The Amarillo 00 UTC sounding (above) continues to indicate the nasty weak wind layer, but with stronger flow above and a SRH rich environment up to 4 km. Lubbock radar about 02 UTC at bottom shows two supercells north-northwest of the radar. Chasers in the right spot had quite a show.

Friday, April 14, 2017

Mid-April Weather Doldrums

The weather doldrums seem to have spread from southern Arizona across much of the CONUS for mid-April. Above map (which is blurry in all versions for unknown reasons) shows severe thunderstorm reports to SPC yesterday - April 13th. There were only two. Weak tornadoes were reported near Bend, Oregon, and Wichita Falls, Texas, and that was it.

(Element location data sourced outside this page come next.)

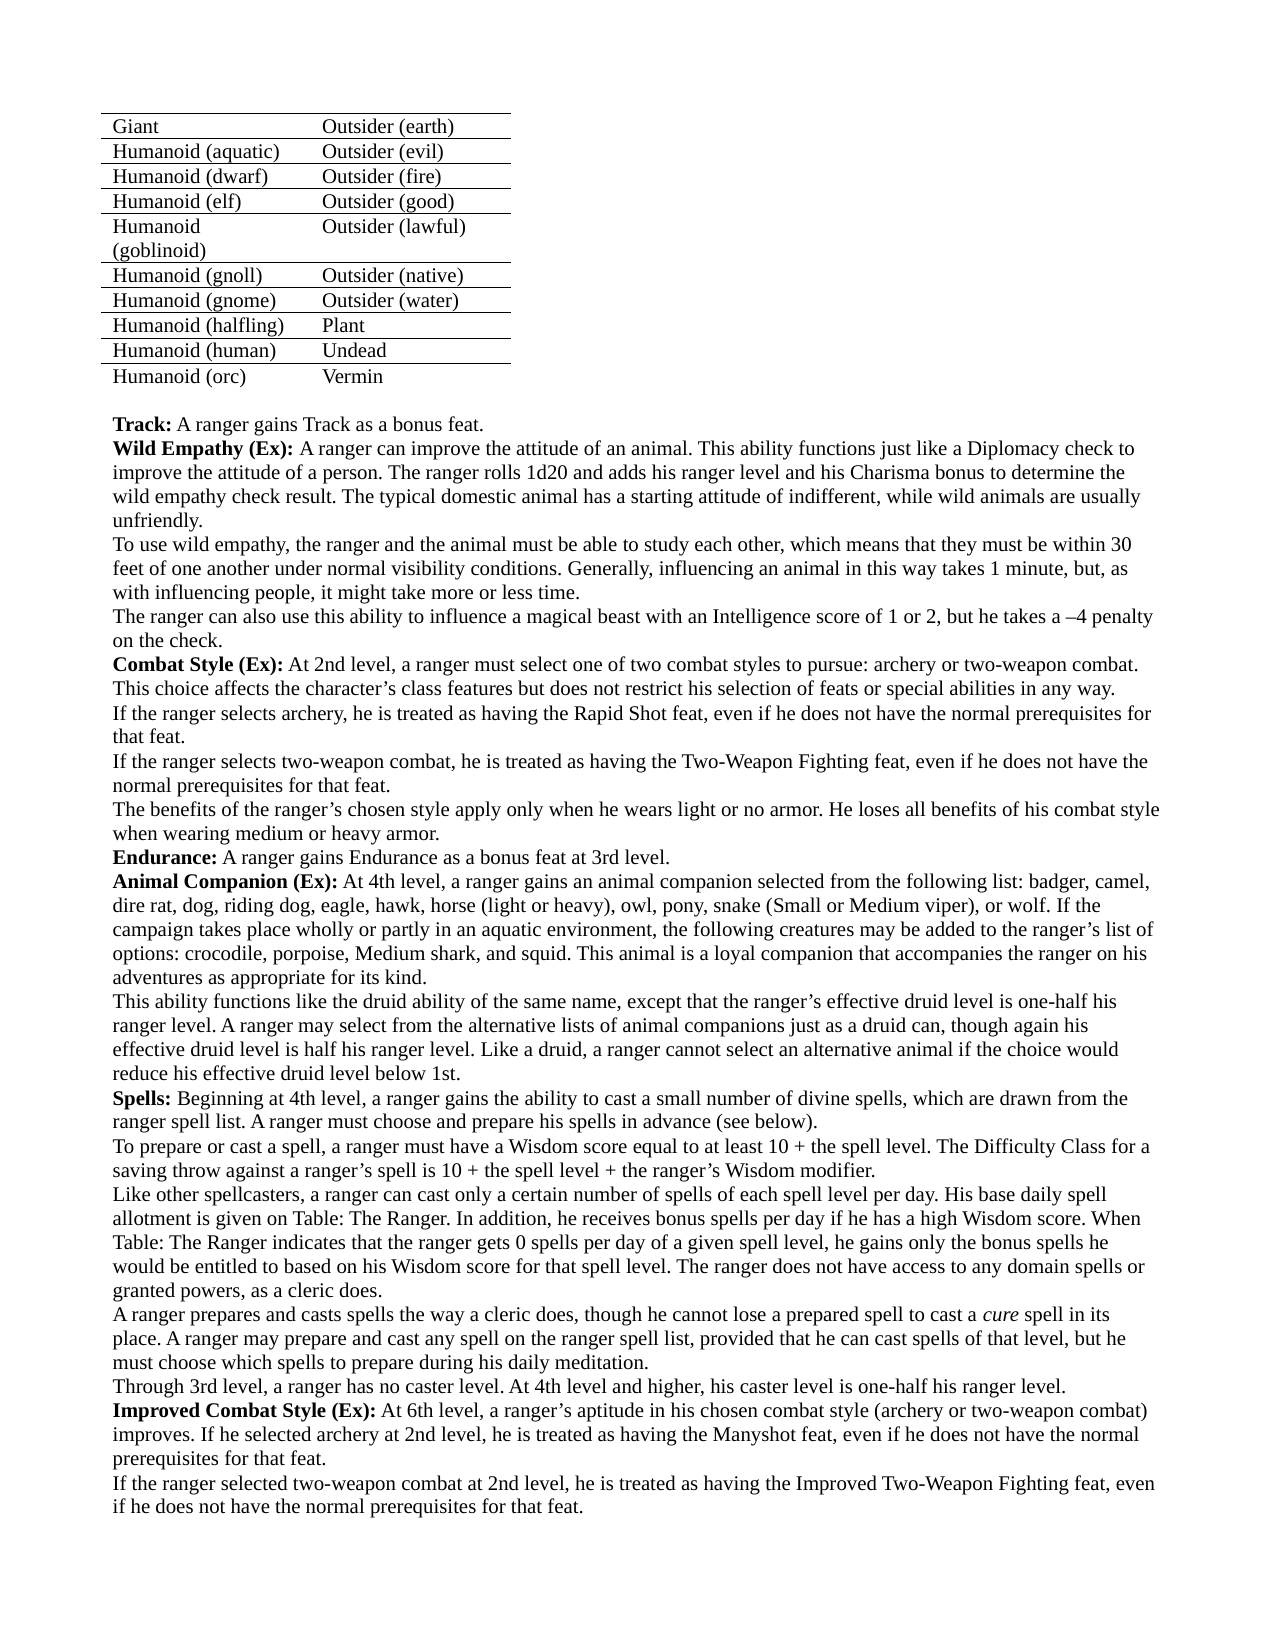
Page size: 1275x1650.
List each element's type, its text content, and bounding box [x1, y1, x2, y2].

text This ability functions like the druid ability of the same name, except that the ranger’s effective druid level is one-half his ranger level. A ranger may select from the alternative lists of animal companions just as a druid can, though again his effective druid level is half his ranger level. Like a druid, a ranger cannot select an alternative animal if the choice would reduce his effective druid level below 1st. [112, 989, 1162, 1085]
table_cell Humanoid (dwarf) [101, 164, 311, 188]
text A ranger prepares and casts spells the way a cleric does, though he cannot lose a prepared spell to cast a cure spell in its place. A ranger may prepare and cast any spell on the ranger spell list, provided that he can cast spells of that level, but he must choose which spells to prepare during his daily meditation. [112, 1302, 1162, 1374]
text Animal Companion (Ex): At 4th level, a ranger gains an animal companion selected from the following list: badger, camel, dire rat, dog, riding dog, eagle, hawk, horse (light or heavy), owl, pony, snake (Small or Medium viper), or wolf. If the campaign takes place wholly or partly in an aquatic environment, the following creatures may be added to the ranger’s list of options: crocodile, porpoise, Medium shark, and squid. This animal is a loyal companion that accompanies the ranger on his adventures as appropriate for its kind. [112, 869, 1162, 989]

The large-scale pattern is dominated by a split flow regime that leaves the Plains under a weak trough in southern branch, below a bent-back ridge that extends from Minnesota northwestward toward Alaska. The pattern has resulted in strange vertical wind profiles that are not supportive of organized thunderstorm systems.

The sounding from Dodge City, Kansas, this morning provides a nice example. There is considerable CAPE above 700 mb, but a strong low-level jet gives way to wind speeds of 15 to 20 kts from 500 to 300 mb. This produces the bizarre hodograph shown below - strongly veering jet below 2 km, topped by weirdness resembling an accordion. Not exactly a classic Plains supercell hodograph.

Locally, not much in sight except for some windy afternoons - rain seems far away in the model forecasts.

Tuesday, April 11, 2017

The Latest Test for the White House? Pulling Off Its Easter Egg Roll

Guess my April Fools' Day post wasn't too far off. Below from NY Times article this am.

Sunday, April 09, 2017

Short-Lived Lenticulars With Irridesence

We were at Santa Rita Abbey yesterday and I observed small, lenticular clouds forming and then dissipating, turbulently, in very rapid sequence. I had never seen anything like this and any insights much appreciated. First photo in sequence below was at 01:03 pm MST and last was at 01:19 pm (the complete sequence has about 20 photos in it). There were about 8 to 10 separate clouds involved in the sequence.